There is a great scene in the blockbuster film“Jurassic Park” in which Dr. Ian Malcolm (played by Jeff Goldblum) challenges the whole concept of the park, saying, “... your scientists were so preoccupied with whether or not they could that they didn't stop to think if they should.” It was the first sign that the amusement park might not turn out exactly as planned.
Choosing a kitchen color can be a little bit like that. When you’re building a new home or remodeling the kitchen in your existing Connecticut home, you have a blank slate when it comes to choosing color.Color is one way to let your personality shine through. But (to paraphrase Dr. Ian Malcolm), “just because you can doesn’t mean you should.” Can you have too much of a good thing when it comes to color in your kitchen?
Online sites such as houzz.com can offer a bit too much encouragement in this area. It’s easy to find brilliantly colored kitchens highlighted there. You don’t have to look far before you find bright yellow, glistening green or cobalt blue kitchens that have plenty of pizzazz. Talk about “kitchens with character.” Some of these kitchens have character to spare!
When choosing the color for your Connecticut kitchen, should you throw caution to the wind and shoot for something that makes your kitchen really stand out? Here are a few things to consider before you decide.
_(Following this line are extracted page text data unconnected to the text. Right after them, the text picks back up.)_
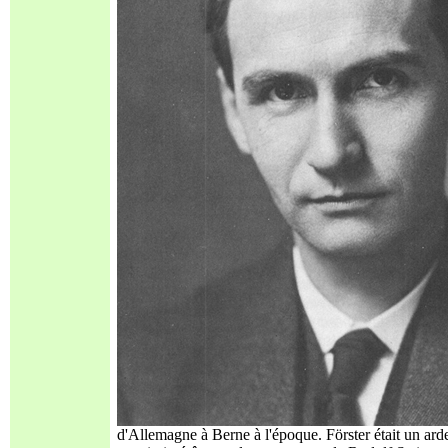
d'Allemagne à Berne à l'époque. Förster était un arde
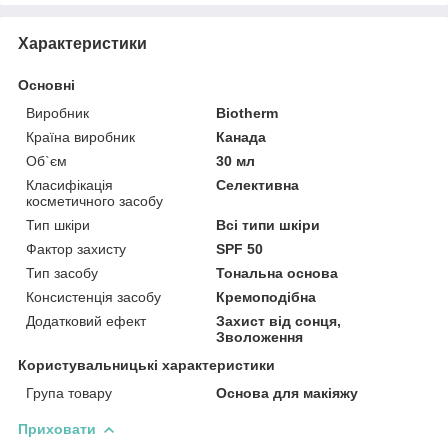
Характеристики
Основні
Виробник
Biotherm
Країна виробник
Канада
Об`єм
30 мл
Класифікація
Селективна
косметичного засобу
Тип шкіри
Всі типи шкіри
Фактор захисту
SPF 50
Тип засобу
Тональна основа
Консистенція засобу
Кремоподібна
Додатковий ефект
Захист від сонця,
Зволоження
Користувальницькі характеристики
Група товару
Основа для макіяжу
Приховати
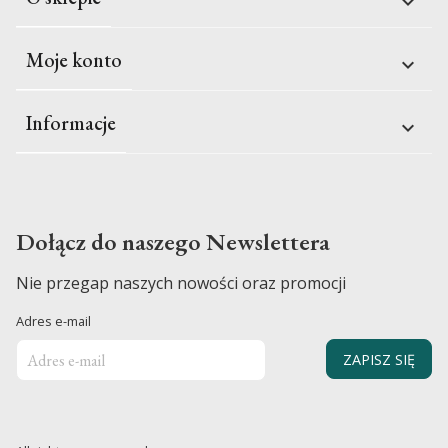

Moje konto

Informacje

Dołącz do naszego Newslettera
Nie przegap naszych nowości oraz promocji
Adres e-mail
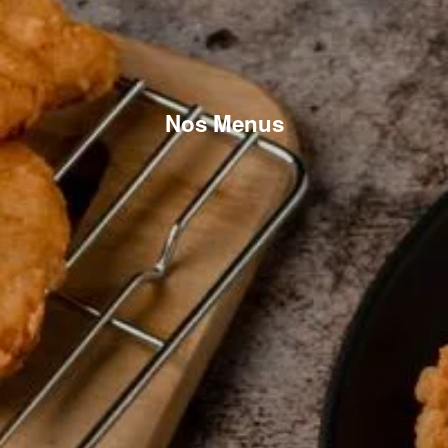
Nos Menus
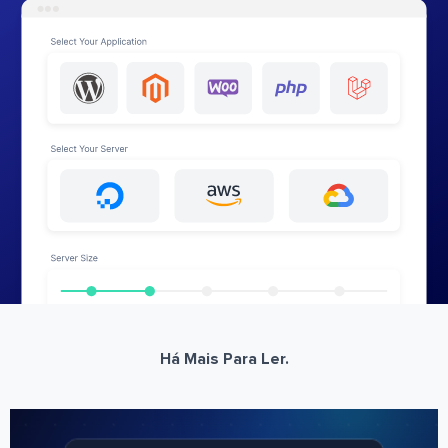
Há Mais Para Ler.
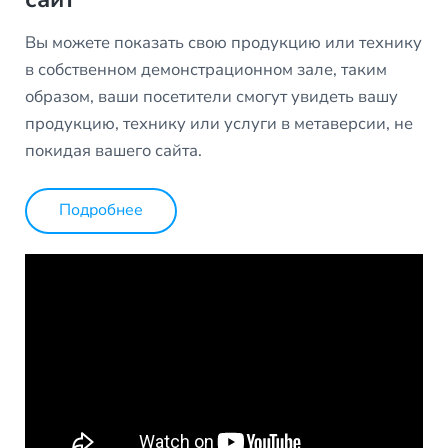
Вы можете показать свою продукцию или технику
в собственном демонстрационном зале, таким
образом, ваши посетители смогут увидеть вашу
продукцию, технику или услуги в метаверсии, не
покидая вашего сайта.
Подробнее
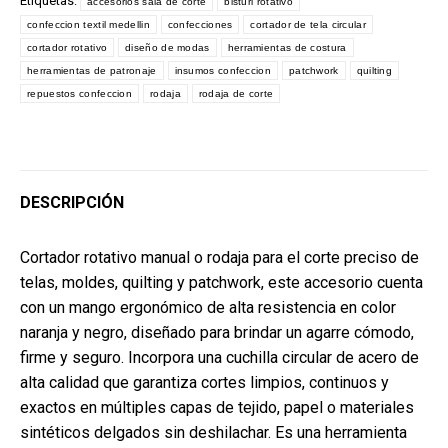
Etiquetas:
accesorios sala de corte
bisturi rotativo
confeccion textil medellin
confecciones
cortador de tela circular
cortador rotativo
diseño de modas
herramientas de costura
herramientas de patronaje
insumos confeccion
patchwork
quilting
repuestos confeccion
rodaja
rodaja de corte
DESCRIPCIÓN
Cortador rotativo manual o rodaja para el corte preciso de
telas, moldes, quilting y patchwork, este accesorio cuenta
con un mango ergonómico de alta resistencia en color
naranja y negro, diseñado para brindar un agarre cómodo,
firme y seguro. Incorpora una cuchilla circular de acero de
alta calidad que garantiza cortes limpios, continuos y
exactos en múltiples capas de tejido, papel o materiales
sintéticos delgados sin deshilachar. Es una herramienta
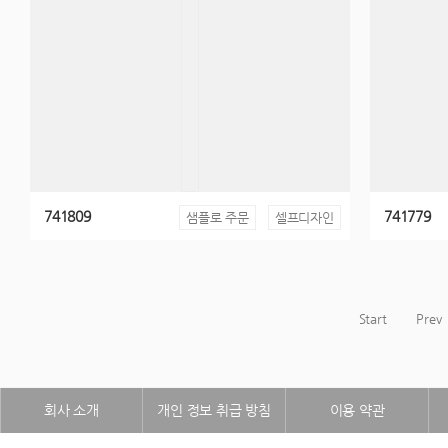
741809
741779
샘플로 주문
셀프디자인
Start
Prev
회사 소개
개인 정보 취급 방침
이용 약관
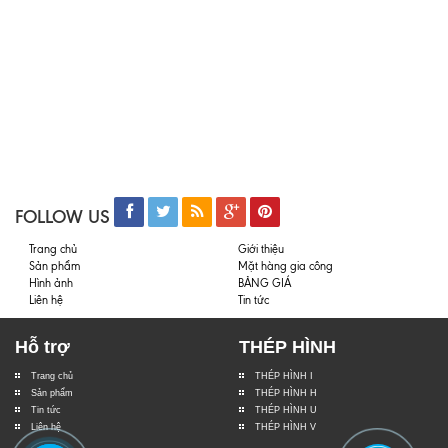
FOLLOW US
Trang chủ
Giới thiệu
Sản phẩm
Mặt hàng gia công
Hình ảnh
BẢNG GIÁ
Liên hệ
Tin tức
Hỗ trợ
THÉP HÌNH
Trang chủ
THÉP HÌNH I
Sản phẩm
THÉP HÌNH H
Tin tức
THÉP HÌNH U
Liên hệ
THÉP HÌNH V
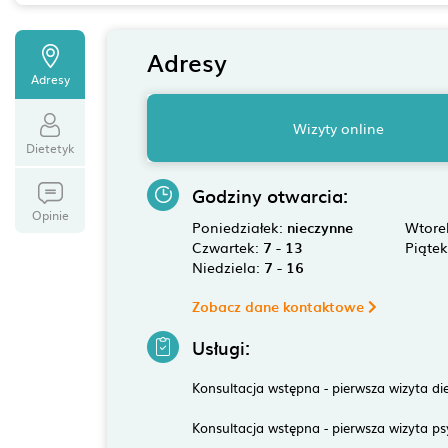
Adresy
Adresy
Wizyty online
Dietetyk
Godziny otwarcia:
Opinie
Poniedziałek:
nieczynne
Wtore
Czwartek:
7 - 13
Piąte
Niedziela:
7 - 16
Zobacz dane kontaktowe
Usługi:
Konsultacja wstępna - pierwsza wizyta di
Konsultacja wstępna - pierwsza wizyta p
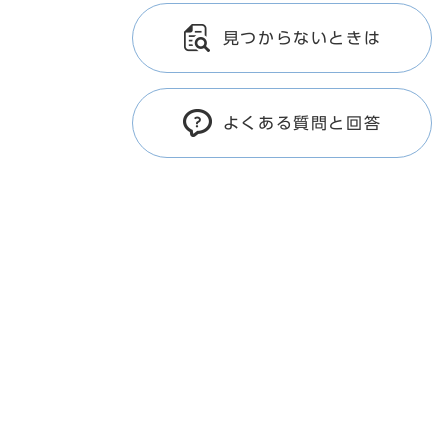
見つからないときは
よくある質問と回答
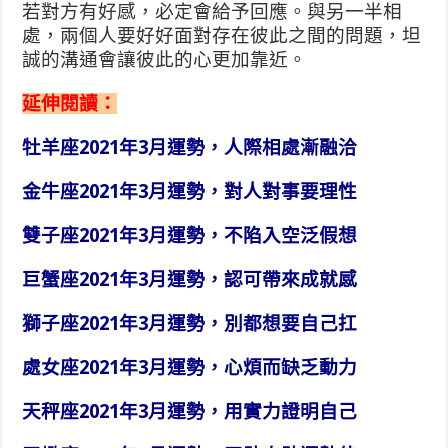
若對方有好感，必定會給予回應。與另一半相
處，兩個人要好好面對存在彼此之間的問題，坦
誠的溝通會讓彼此的心更加靠近。
延伸閱讀：
牡羊座2021年3月運勢，人際相處漸融洽
金牛座2021年3月運勢，對人對事要理性
雙子座2021年3月運勢，不陷入空泛假想
巨蟹座2021年3月運勢，認可帶來成就感
獅子座2021年3月運勢，別都想要自己扛
處女座2021年3月運勢，心煩而缺乏動力
天秤座2021年3月運勢，用實力證明自己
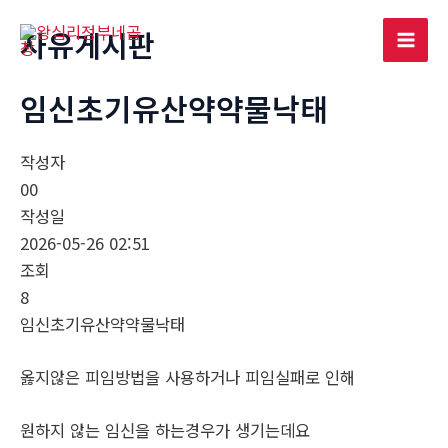
콘
자유게시판
텐
Mai
츠
로
임신초기유산약약물낙태
Men
건
너
작성자
뛰
00
기
작성일
2026-05-26 02:51
조회
8
임신초기유산약약물낙태
옳지않은 피임방법을 사용하거나 피임실패로 인해
원하지 않는 임신을 하는경우가 생기는데요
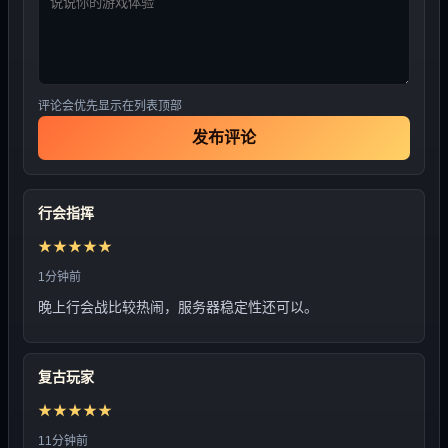
评论会优先显示在列表顶部
发布评论
行会指挥
★★★★★
1分钟前
晚上行会战比较热闹，服务器稳定性还可以。
复古玩家
★★★★★
11分钟前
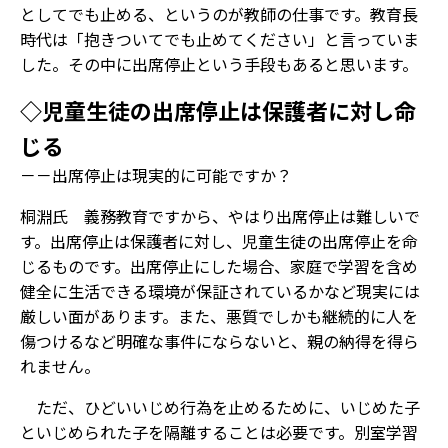
としてでも止める、というのが教師の仕事です。教育長
時代は「抱きついてでも止めてください」と言っていま
した。その中に出席停止という手段もあると思います。
◇児童生徒の出席停止は保護者に対し命
じる
－－出席停止は現実的に可能ですか？
桐淵氏 義務教育ですから、やはり出席停止は難しいで
す。出席停止は保護者に対し、児童生徒の出席停止を命
じるものです。出席停止にした場合、家庭で学習を含め
健全に生活できる環境が保証されているかなど現実には
厳しい面があります。また、悪質でしかも継続的に人を
傷つけるなど明確な事件にならないと、親の納得を得ら
れません。
ただ、ひどいいじめ行為を止めるために、いじめた子
といじめられた子を隔離することは必要です。別室学習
- Photos Versus Reality: There’s a big difference between looking at a well-lit photo of a cozy country kitchen in an eye-popping colorand actually living with that color day after day. If you get tired of looking at a photo of an intensely colored kitchen, all you have to do is click on another picture. When it’s in your home, however, you’re kind of stuck with it. You can repaint, but that’s time-consuming and costs money. Think long-range when choosing your color.
- Keep Style in Mind: Bright colors can really work well in certain styles of kitchens. Bight yellows and blues may look great in a country kitchen. Deep reds can be a knockout in a sleek, modern kitchen. But what if your home style (and kitchen style) is more traditional? Sometimes the combination just doesn’t work.
- Differentiate Between Accent and Dominant:Some colors work wonderfully as an accent but are overpowering as the dominant color in a kitchen. With powerful colors, a little bit goes a long way. So when you read about “hot” new colors that are trending, make sure you’re clear about whether the color is being touted as a main color or an accent. And remember, you may be able to use your backsplash to introduce a favorite complementary color rather than painting a whole wall in the trendy hue.
When all is said and done, it is your kitchen. You can do whatever you want with it. Just keep the sentiment from Dr. Ian Malcolm in mind: “Just because you can doesn’t mean you should!”